* The problem
The records follow. Copy them exactly, but omit the pictures.

* Provided material

# # # # #

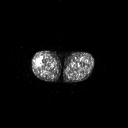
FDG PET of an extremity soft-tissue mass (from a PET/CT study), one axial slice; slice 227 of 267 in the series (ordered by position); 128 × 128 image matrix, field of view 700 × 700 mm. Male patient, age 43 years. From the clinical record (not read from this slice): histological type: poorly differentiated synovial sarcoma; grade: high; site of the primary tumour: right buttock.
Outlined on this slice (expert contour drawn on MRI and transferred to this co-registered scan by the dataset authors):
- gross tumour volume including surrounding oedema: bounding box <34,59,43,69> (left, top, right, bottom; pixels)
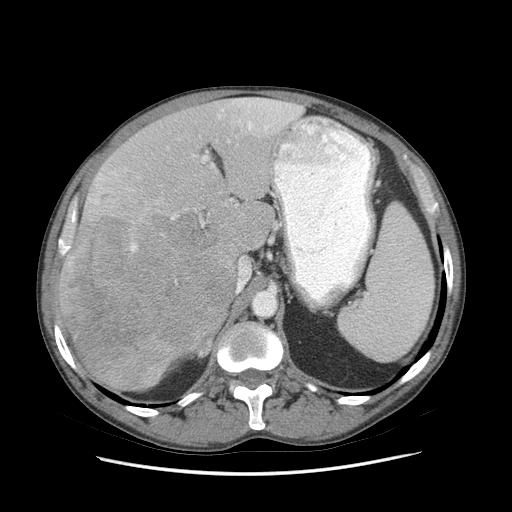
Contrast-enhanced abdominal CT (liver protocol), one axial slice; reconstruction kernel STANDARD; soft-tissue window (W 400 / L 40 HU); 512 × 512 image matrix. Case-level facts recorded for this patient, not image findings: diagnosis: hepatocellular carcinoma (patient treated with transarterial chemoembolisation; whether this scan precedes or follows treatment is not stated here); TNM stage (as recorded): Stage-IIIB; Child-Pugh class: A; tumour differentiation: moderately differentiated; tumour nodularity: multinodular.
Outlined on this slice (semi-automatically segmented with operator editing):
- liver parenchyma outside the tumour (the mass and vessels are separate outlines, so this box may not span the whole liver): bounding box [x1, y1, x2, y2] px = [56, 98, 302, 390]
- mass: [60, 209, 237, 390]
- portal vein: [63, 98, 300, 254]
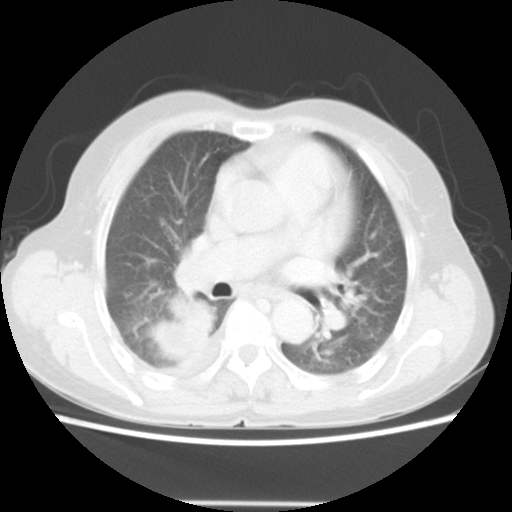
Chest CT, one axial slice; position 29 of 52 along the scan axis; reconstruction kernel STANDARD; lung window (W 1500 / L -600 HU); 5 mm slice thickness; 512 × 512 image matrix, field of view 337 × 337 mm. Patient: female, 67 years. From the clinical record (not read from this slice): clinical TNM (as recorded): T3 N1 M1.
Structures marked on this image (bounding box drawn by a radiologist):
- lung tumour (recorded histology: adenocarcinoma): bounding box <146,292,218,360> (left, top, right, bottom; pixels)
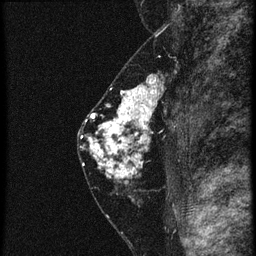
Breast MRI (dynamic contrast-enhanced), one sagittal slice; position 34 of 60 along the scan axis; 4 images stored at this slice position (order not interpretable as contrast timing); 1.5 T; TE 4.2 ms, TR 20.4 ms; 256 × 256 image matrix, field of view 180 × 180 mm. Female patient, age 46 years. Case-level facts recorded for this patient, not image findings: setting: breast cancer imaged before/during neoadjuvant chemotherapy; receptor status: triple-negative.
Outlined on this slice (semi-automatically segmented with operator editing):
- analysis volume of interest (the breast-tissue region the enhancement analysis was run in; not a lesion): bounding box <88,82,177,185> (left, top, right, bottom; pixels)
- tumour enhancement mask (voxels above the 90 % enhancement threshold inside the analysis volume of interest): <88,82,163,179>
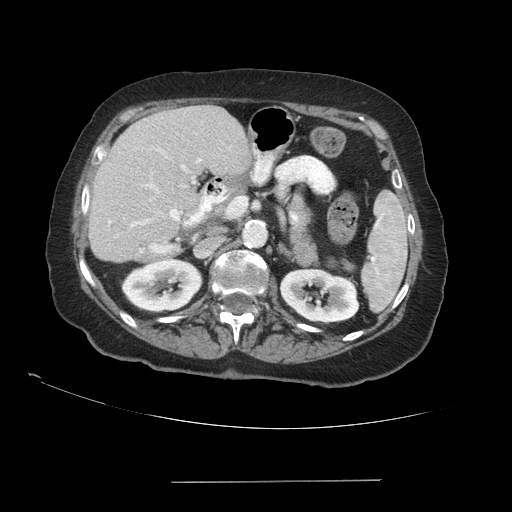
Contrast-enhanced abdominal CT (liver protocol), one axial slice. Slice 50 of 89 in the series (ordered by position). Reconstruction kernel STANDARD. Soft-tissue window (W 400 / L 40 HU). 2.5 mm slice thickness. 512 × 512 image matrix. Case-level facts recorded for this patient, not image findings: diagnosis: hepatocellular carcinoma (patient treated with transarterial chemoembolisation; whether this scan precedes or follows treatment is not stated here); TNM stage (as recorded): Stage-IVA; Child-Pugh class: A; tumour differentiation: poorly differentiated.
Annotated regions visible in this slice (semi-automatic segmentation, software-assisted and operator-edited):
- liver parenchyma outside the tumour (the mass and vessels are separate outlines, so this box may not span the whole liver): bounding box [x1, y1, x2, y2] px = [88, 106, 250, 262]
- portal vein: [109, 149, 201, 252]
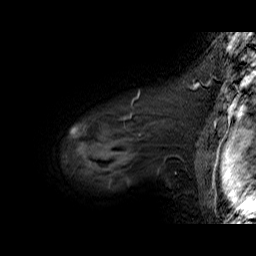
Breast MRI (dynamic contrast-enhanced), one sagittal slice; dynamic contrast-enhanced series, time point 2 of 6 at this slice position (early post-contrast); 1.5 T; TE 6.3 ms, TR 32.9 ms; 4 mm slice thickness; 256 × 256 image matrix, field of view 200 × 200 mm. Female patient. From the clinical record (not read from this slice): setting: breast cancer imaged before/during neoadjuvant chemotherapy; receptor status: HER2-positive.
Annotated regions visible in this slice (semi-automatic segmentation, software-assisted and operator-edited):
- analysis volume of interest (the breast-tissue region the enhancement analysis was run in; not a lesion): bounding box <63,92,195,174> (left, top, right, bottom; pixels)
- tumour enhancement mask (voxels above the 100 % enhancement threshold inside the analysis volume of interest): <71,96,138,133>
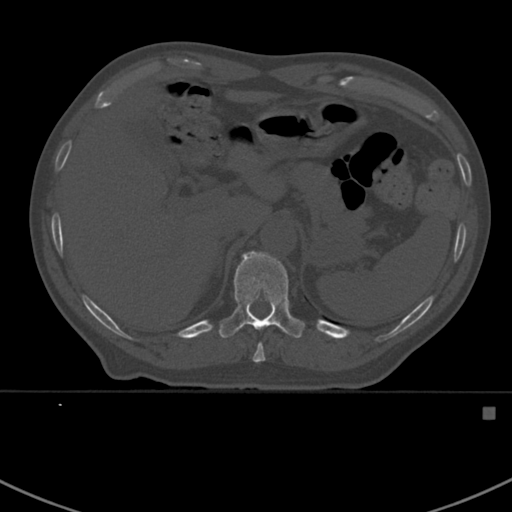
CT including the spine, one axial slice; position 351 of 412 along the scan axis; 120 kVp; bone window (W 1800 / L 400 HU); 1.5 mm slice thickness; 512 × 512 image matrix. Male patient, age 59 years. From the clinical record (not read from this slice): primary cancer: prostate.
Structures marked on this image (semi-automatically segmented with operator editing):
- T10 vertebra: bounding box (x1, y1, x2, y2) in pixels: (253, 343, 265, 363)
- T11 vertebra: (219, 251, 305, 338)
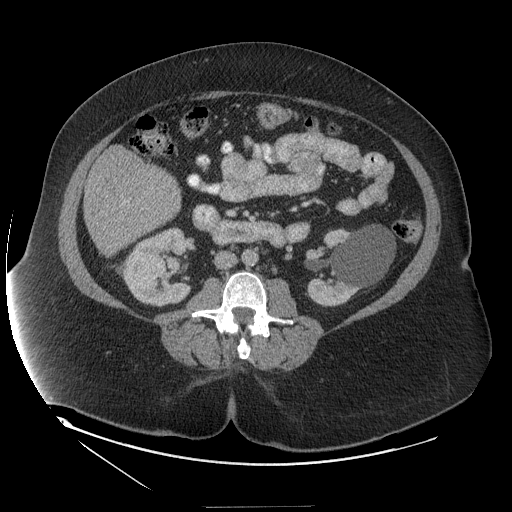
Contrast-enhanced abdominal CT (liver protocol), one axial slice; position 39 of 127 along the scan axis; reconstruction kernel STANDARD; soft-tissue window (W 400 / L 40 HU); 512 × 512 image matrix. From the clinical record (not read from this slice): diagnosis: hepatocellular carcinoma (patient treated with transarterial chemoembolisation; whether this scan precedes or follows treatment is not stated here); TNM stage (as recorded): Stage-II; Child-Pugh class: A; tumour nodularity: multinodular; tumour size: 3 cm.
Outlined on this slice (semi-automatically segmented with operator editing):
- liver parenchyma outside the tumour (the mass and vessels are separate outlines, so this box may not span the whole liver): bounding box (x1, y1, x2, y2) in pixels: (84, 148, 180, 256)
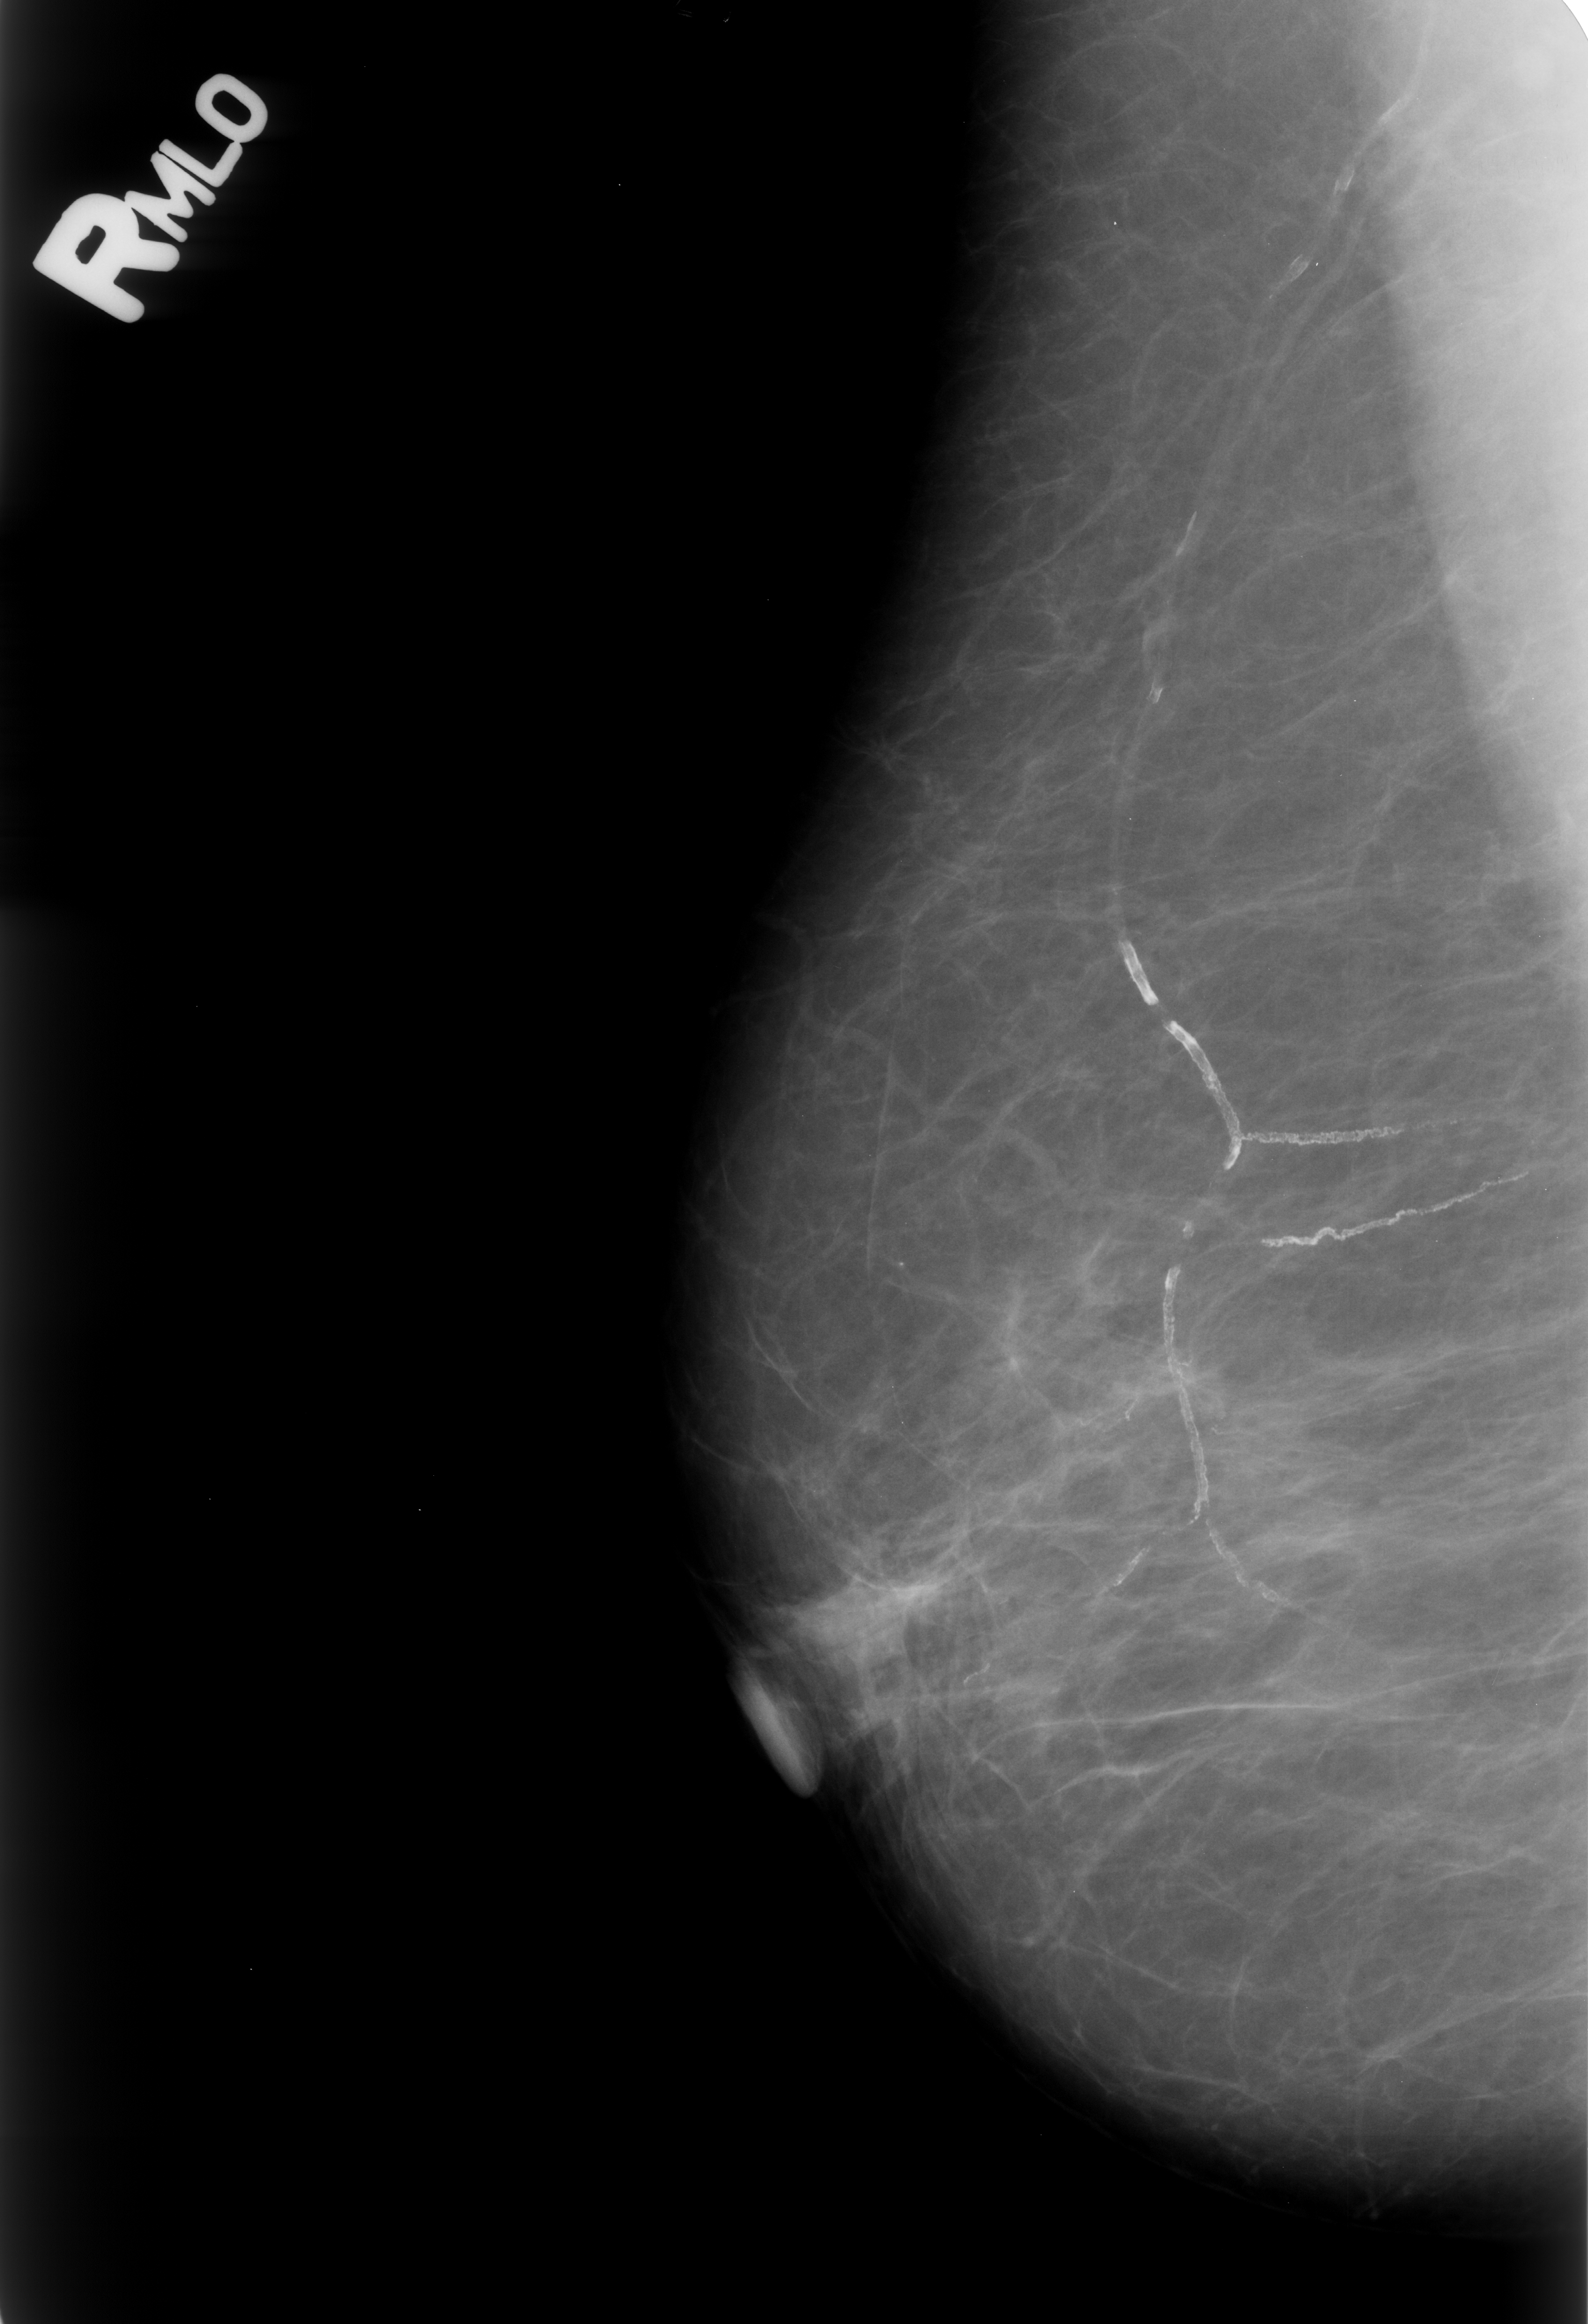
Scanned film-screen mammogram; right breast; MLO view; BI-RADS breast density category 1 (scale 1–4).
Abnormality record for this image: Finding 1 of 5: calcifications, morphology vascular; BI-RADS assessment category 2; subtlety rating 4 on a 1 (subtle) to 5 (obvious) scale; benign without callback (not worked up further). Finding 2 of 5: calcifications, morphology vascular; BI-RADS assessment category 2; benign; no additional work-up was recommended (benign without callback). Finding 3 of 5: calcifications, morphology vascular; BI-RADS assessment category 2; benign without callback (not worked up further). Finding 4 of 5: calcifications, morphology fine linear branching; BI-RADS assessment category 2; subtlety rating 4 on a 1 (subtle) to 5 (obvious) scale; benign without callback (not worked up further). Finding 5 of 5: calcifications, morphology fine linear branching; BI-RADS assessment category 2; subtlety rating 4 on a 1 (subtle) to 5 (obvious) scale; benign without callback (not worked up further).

# # # # #

* Solution for this problem
FDG PET of an extremity soft-tissue mass (from a PET/CT study), one axial slice; slice 227 of 267 in the series (ordered by position); 128 × 128 image matrix, field of view 700 × 700 mm. Male patient, age 43 years. From the clinical record (not read from this slice): histological type: poorly differentiated synovial sarcoma; grade: high; site of the primary tumour: right buttock.
Outlined on this slice (expert contour drawn on MRI and transferred to this co-registered scan by the dataset authors):
- gross tumour volume including surrounding oedema: bounding box <34,59,43,69> (left, top, right, bottom; pixels)
Contrast-enhanced abdominal CT (liver protocol), one axial slice; reconstruction kernel STANDARD; soft-tissue window (W 400 / L 40 HU); 512 × 512 image matrix. Case-level facts recorded for this patient, not image findings: diagnosis: hepatocellular carcinoma (patient treated with transarterial chemoembolisation; whether this scan precedes or follows treatment is not stated here); TNM stage (as recorded): Stage-IIIB; Child-Pugh class: A; tumour differentiation: moderately differentiated; tumour nodularity: multinodular.
Outlined on this slice (semi-automatically segmented with operator editing):
- liver parenchyma outside the tumour (the mass and vessels are separate outlines, so this box may not span the whole liver): bounding box [x1, y1, x2, y2] px = [56, 98, 302, 390]
- mass: [60, 209, 237, 390]
- portal vein: [63, 98, 300, 254]
Chest CT, one axial slice; position 29 of 52 along the scan axis; reconstruction kernel STANDARD; lung window (W 1500 / L -600 HU); 5 mm slice thickness; 512 × 512 image matrix, field of view 337 × 337 mm. Patient: female, 67 years. From the clinical record (not read from this slice): clinical TNM (as recorded): T3 N1 M1.
Structures marked on this image (bounding box drawn by a radiologist):
- lung tumour (recorded histology: adenocarcinoma): bounding box <146,292,218,360> (left, top, right, bottom; pixels)
Breast MRI (dynamic contrast-enhanced), one sagittal slice; position 34 of 60 along the scan axis; 4 images stored at this slice position (order not interpretable as contrast timing); 1.5 T; TE 4.2 ms, TR 20.4 ms; 256 × 256 image matrix, field of view 180 × 180 mm. Female patient, age 46 years. Case-level facts recorded for this patient, not image findings: setting: breast cancer imaged before/during neoadjuvant chemotherapy; receptor status: triple-negative.
Outlined on this slice (semi-automatically segmented with operator editing):
- analysis volume of interest (the breast-tissue region the enhancement analysis was run in; not a lesion): bounding box <88,82,177,185> (left, top, right, bottom; pixels)
- tumour enhancement mask (voxels above the 90 % enhancement threshold inside the analysis volume of interest): <88,82,163,179>
Contrast-enhanced abdominal CT (liver protocol), one axial slice. Slice 50 of 89 in the series (ordered by position). Reconstruction kernel STANDARD. Soft-tissue window (W 400 / L 40 HU). 2.5 mm slice thickness. 512 × 512 image matrix. Case-level facts recorded for this patient, not image findings: diagnosis: hepatocellular carcinoma (patient treated with transarterial chemoembolisation; whether this scan precedes or follows treatment is not stated here); TNM stage (as recorded): Stage-IVA; Child-Pugh class: A; tumour differentiation: poorly differentiated.
Annotated regions visible in this slice (semi-automatic segmentation, software-assisted and operator-edited):
- liver parenchyma outside the tumour (the mass and vessels are separate outlines, so this box may not span the whole liver): bounding box [x1, y1, x2, y2] px = [88, 106, 250, 262]
- portal vein: [109, 149, 201, 252]
Breast MRI (dynamic contrast-enhanced), one sagittal slice; dynamic contrast-enhanced series, time point 2 of 6 at this slice position (early post-contrast); 1.5 T; TE 6.3 ms, TR 32.9 ms; 4 mm slice thickness; 256 × 256 image matrix, field of view 200 × 200 mm. Female patient. From the clinical record (not read from this slice): setting: breast cancer imaged before/during neoadjuvant chemotherapy; receptor status: HER2-positive.
Annotated regions visible in this slice (semi-automatic segmentation, software-assisted and operator-edited):
- analysis volume of interest (the breast-tissue region the enhancement analysis was run in; not a lesion): bounding box <63,92,195,174> (left, top, right, bottom; pixels)
- tumour enhancement mask (voxels above the 100 % enhancement threshold inside the analysis volume of interest): <71,96,138,133>
CT including the spine, one axial slice; position 351 of 412 along the scan axis; 120 kVp; bone window (W 1800 / L 400 HU); 1.5 mm slice thickness; 512 × 512 image matrix. Male patient, age 59 years. From the clinical record (not read from this slice): primary cancer: prostate.
Structures marked on this image (semi-automatically segmented with operator editing):
- T10 vertebra: bounding box (x1, y1, x2, y2) in pixels: (253, 343, 265, 363)
- T11 vertebra: (219, 251, 305, 338)
Contrast-enhanced abdominal CT (liver protocol), one axial slice; position 39 of 127 along the scan axis; reconstruction kernel STANDARD; soft-tissue window (W 400 / L 40 HU); 512 × 512 image matrix. From the clinical record (not read from this slice): diagnosis: hepatocellular carcinoma (patient treated with transarterial chemoembolisation; whether this scan precedes or follows treatment is not stated here); TNM stage (as recorded): Stage-II; Child-Pugh class: A; tumour nodularity: multinodular; tumour size: 3 cm.
Outlined on this slice (semi-automatically segmented with operator editing):
- liver parenchyma outside the tumour (the mass and vessels are separate outlines, so this box may not span the whole liver): bounding box (x1, y1, x2, y2) in pixels: (84, 148, 180, 256)
Scanned film-screen mammogram; right breast; MLO view; BI-RADS breast density category 1 (scale 1–4).
Abnormality record for this image: Finding 1 of 5: calcifications, morphology vascular; BI-RADS assessment category 2; subtlety rating 4 on a 1 (subtle) to 5 (obvious) scale; benign without callback (not worked up further). Finding 2 of 5: calcifications, morphology vascular; BI-RADS assessment category 2; benign; no additional work-up was recommended (benign without callback). Finding 3 of 5: calcifications, morphology vascular; BI-RADS assessment category 2; benign without callback (not worked up further). Finding 4 of 5: calcifications, morphology fine linear branching; BI-RADS assessment category 2; subtlety rating 4 on a 1 (subtle) to 5 (obvious) scale; benign without callback (not worked up further). Finding 5 of 5: calcifications, morphology fine linear branching; BI-RADS assessment category 2; subtlety rating 4 on a 1 (subtle) to 5 (obvious) scale; benign without callback (not worked up further).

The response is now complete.